First, a note of clarification: Ojakangas spells this recipe Toscakage in her book, but as this would actually be the Danish spelling and she calls it a Norwegian cake, I’ll use the more Norwegian Toscakake instead. I am sure this recipe exists in Denmark and Sweden as well, but each country spells it differently (the Swedes would use Toscakaka). Minor differences, but they do exist. With that aside, on to the cake!

I was invited to a friend’s for dinner yesterday and I found myself searching The Great Scandinavian Baking Book for something relatively quick and easy to prepare for a dessert. I normally wouldn’t go to the cake section for this, but I was flipping through and happened to spot the Toscakake. Relatively short list of ingredients, not a lot of prep time, simple to make. It was a winner.

There are essentially two parts to making this cake: baking the cake and putting together the topping. The cake part itself came out fairly light and spongy, a little bit like angel food cake. The second part was pretty straightforward, too: browing some sliced almonds and then adding sugar and cream to make an almondy, caramel-ly topping to slather over the cake. I popped the whole thing in the oven for a few more minutes so that the topping could harden a little bit and turn a nice golden-brown color.

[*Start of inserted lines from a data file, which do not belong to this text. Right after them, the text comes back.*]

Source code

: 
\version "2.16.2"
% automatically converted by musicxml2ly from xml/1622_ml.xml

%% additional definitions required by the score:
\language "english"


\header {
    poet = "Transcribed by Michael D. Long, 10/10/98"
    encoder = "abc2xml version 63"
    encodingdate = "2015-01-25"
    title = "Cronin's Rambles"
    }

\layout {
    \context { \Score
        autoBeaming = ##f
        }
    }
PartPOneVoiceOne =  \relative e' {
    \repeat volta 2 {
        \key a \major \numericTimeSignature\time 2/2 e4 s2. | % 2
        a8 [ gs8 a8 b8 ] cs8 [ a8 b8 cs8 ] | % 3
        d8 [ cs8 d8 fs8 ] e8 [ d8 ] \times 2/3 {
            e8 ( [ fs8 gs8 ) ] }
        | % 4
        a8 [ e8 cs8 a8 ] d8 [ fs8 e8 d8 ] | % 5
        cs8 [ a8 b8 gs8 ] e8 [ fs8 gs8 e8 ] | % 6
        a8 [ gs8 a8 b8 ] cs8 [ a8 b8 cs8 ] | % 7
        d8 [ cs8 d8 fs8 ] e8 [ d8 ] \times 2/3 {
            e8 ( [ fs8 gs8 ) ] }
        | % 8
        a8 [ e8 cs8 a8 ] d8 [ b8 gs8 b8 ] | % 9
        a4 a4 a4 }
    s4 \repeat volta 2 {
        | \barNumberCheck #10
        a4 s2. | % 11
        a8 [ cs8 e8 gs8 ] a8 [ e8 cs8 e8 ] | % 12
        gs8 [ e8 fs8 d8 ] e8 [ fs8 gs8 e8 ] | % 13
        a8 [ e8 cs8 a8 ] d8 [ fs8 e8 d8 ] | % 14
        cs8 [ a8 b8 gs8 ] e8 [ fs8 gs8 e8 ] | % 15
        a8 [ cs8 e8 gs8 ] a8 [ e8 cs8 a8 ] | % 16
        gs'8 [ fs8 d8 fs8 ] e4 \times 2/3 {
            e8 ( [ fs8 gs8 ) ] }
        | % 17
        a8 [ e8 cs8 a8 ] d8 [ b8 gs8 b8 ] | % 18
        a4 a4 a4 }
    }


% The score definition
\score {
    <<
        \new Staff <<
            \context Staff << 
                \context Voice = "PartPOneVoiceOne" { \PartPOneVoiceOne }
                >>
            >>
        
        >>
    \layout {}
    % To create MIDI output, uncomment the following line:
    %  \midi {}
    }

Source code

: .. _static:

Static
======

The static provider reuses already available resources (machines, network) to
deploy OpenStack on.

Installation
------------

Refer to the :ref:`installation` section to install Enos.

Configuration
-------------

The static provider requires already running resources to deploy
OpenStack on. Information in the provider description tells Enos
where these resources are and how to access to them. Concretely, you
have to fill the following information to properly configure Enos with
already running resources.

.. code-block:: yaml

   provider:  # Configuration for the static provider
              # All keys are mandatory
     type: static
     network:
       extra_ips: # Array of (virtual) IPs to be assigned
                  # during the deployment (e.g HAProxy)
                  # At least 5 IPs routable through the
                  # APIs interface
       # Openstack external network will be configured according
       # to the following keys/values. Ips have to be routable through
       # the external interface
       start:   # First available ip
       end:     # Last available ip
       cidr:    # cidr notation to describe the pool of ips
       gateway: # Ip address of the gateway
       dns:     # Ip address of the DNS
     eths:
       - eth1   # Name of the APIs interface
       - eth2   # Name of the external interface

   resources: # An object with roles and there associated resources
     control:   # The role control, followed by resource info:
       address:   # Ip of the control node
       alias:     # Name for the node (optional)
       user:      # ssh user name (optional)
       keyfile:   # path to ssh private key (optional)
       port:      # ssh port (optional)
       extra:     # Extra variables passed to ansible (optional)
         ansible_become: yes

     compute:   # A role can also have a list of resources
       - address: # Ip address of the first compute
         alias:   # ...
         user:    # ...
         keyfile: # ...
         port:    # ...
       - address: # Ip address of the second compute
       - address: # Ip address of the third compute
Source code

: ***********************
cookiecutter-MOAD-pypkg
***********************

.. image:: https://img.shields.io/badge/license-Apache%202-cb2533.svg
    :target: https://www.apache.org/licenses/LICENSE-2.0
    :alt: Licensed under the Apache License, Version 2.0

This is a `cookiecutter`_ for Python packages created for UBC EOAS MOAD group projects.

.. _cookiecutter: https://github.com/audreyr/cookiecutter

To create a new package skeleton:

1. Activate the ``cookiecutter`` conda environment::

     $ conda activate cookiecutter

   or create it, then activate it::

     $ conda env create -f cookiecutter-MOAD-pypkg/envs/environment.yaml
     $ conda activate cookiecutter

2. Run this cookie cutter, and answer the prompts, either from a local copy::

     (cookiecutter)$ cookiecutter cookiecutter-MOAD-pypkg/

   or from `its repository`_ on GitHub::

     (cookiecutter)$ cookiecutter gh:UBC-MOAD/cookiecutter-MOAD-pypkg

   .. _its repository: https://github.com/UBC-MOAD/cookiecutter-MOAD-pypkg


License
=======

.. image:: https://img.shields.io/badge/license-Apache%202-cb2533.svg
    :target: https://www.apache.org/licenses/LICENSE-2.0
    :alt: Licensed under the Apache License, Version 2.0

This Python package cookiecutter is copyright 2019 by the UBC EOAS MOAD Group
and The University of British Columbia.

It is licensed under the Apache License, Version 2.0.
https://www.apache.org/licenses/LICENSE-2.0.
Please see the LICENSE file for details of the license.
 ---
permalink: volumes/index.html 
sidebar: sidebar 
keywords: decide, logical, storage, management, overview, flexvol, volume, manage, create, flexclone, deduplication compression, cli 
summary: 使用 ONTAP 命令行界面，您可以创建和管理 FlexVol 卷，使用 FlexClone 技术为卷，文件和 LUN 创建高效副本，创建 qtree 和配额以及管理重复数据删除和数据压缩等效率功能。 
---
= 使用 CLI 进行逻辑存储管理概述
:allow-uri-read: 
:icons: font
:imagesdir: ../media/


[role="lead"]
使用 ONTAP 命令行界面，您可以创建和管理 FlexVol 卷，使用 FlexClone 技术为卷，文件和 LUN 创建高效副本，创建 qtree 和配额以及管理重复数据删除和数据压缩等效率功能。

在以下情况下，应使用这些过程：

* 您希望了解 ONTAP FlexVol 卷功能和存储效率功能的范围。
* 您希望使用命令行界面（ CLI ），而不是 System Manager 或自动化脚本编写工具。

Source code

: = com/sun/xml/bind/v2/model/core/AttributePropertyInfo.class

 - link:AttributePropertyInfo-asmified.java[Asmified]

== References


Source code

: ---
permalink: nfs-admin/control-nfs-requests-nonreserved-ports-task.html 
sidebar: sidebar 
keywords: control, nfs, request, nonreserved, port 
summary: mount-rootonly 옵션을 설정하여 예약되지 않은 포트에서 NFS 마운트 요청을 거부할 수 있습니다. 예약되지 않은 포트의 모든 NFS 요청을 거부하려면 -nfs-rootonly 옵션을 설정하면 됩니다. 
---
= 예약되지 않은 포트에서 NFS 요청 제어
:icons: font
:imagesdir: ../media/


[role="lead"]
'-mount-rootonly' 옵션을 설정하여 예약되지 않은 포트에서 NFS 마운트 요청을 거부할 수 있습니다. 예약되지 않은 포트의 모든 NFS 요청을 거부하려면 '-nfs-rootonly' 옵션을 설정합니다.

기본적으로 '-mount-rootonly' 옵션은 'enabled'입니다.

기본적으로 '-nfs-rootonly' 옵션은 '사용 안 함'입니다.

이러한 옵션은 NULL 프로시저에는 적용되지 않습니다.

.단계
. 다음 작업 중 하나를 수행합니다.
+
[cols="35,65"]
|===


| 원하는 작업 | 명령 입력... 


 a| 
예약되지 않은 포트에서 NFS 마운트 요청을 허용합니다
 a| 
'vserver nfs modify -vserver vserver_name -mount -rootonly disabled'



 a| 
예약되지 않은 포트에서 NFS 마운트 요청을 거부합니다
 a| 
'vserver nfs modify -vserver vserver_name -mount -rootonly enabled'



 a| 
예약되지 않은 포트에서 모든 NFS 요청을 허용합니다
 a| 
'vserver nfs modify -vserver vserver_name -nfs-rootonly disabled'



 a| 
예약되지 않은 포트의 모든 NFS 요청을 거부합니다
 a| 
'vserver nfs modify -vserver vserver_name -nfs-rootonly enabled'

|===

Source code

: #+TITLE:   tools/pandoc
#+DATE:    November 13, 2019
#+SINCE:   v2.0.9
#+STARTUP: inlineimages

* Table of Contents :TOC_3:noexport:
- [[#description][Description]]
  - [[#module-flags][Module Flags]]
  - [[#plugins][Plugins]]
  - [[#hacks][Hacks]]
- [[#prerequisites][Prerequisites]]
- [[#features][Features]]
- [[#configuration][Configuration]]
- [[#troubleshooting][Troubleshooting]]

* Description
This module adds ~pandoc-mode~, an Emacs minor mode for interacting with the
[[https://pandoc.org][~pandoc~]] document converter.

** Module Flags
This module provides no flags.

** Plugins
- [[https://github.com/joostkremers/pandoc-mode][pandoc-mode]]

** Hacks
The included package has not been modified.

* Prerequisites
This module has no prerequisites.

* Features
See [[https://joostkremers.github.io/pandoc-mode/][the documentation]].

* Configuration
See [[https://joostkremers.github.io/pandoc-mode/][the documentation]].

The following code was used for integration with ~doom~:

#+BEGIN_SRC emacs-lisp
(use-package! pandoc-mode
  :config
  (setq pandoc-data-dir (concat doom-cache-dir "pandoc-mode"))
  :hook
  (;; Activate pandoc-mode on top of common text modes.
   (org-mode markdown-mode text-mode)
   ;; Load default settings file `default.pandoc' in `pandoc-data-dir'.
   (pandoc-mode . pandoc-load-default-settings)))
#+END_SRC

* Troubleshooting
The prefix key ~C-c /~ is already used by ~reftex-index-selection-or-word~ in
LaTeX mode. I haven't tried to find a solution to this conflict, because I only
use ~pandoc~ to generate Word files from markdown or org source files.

The end result is perhaps not the prettiest cake in the world, but a fairly simple and quick cake to make from scratch. I’d say it’s appropriate for special occasions just as much as it makes a nice coffee cake. And on Sunday mornings, like this morning was, it makes a pretty delicious breakfast.

chokladtarta

Baking for friends is truly one of my favorite things about baking recipes from this book, and this one was no exception. My friend Damien had a birthday earlier this month and I promised to bake him a proper birthday cake when he got home from tour. He picked out the chokladtarta, a nutty chocolate layer cake with layers of cream filling and a chocolate glaze over top. This is easily the most involved (and decadent) recipe I’ve baked from the book so far.

The recipe gives you a list of choices of nuts for your cake layers; I had walnuts and almonds on hand but in the end decided to go for the walnuts. The cake layers are prepared first, then the cream “filling” (which goes between your cake layers) and lastly the dark chocolate glaze is made and drizzled over the top of the cake. My wonderful friend Brad helped out with the glaze and a few supplies (I’ve just moved house and my new kitchen isn’t quite set up yet).

The resulting cake was extremely rich but super delicious, and enjoyed by Damien + friends at a local open mic night last night. After an amazing Thanksgiving weekend, it was a night I was very grateful to be with friends. Happy belated, D.

eplepai

A few weeks ago my Norwegian class had a potluck and watched two episodes of the popular and hilarious Norwegian reality show Alt for Norge. There was both non-Norwegian and Norwegian fare to eat (I had my first fiskeboller) but everything was delicious. It seemed like a great excuse to try out another Norwegian recipe, and since we’ve entered apple season I picked the Norwegian eplepai. It means apple pie, but it’s more of a cake, really. Whatever you call it, I was really happy with how it turned out!

Since I was bringing one to class, I decided to bake two (so that my roommates and I had some at home as well!). This was a ridiculously simply recipe – the instructions after the ingredients list fit in a five-line paragraph. You dice up your apples, chop some almonds, mix everything up in a bowl and then bake. There are also instructions to make a whipped topping/side, but as I was short on time I opted to serve it with vanilla ice cream instead. My friend Melodie helped crush the almonds while I chopped up the apples.


(photo by Sarah Jurado)

Next I mixed all the ingredients, spooned them out into the greased pie pans, and then they baked! Like I said, it was a really simple recipe and it made a great last-minute dessert.

The pie was a hit at the potluck and at home, where we ate it still warm from the oven with ice cream!